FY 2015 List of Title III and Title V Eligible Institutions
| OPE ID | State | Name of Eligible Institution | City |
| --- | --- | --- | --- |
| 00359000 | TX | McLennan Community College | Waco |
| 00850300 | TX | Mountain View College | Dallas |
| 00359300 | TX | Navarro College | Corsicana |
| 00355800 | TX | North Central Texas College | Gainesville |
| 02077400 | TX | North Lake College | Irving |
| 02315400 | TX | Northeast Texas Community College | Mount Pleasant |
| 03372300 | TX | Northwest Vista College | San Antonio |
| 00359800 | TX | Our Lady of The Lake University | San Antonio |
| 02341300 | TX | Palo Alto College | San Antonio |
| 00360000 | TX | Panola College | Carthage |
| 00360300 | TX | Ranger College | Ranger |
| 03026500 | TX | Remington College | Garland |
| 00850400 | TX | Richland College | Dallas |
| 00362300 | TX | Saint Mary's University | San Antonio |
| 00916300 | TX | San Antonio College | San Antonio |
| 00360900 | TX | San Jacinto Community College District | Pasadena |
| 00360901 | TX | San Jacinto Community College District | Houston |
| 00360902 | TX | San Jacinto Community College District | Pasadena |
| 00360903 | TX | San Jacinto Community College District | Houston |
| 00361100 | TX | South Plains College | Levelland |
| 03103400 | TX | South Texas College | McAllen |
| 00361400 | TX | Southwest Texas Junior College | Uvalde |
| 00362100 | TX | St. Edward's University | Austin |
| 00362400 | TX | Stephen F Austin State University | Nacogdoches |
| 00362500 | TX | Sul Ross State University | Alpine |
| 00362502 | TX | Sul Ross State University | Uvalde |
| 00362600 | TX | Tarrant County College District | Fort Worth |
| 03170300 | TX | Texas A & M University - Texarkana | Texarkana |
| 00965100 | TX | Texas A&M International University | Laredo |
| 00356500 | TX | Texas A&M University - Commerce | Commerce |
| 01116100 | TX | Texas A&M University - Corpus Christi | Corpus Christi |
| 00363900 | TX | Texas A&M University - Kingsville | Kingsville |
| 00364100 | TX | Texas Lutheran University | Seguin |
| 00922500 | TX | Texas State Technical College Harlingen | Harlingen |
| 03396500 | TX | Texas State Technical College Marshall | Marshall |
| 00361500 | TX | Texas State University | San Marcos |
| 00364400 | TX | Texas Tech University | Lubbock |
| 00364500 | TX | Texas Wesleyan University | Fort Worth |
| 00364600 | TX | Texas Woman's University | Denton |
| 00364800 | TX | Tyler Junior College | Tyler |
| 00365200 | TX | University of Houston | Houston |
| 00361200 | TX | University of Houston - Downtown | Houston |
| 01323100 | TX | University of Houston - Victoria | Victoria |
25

### YOUR INSTRUCTIONS
Would you copy every line of the entries that includes the word "Dallas"?

### THE COMPLETED TASK
| 00850300 | TX | Mountain View College | Dallas |
| 00850400 | TX | Richland College | Dallas |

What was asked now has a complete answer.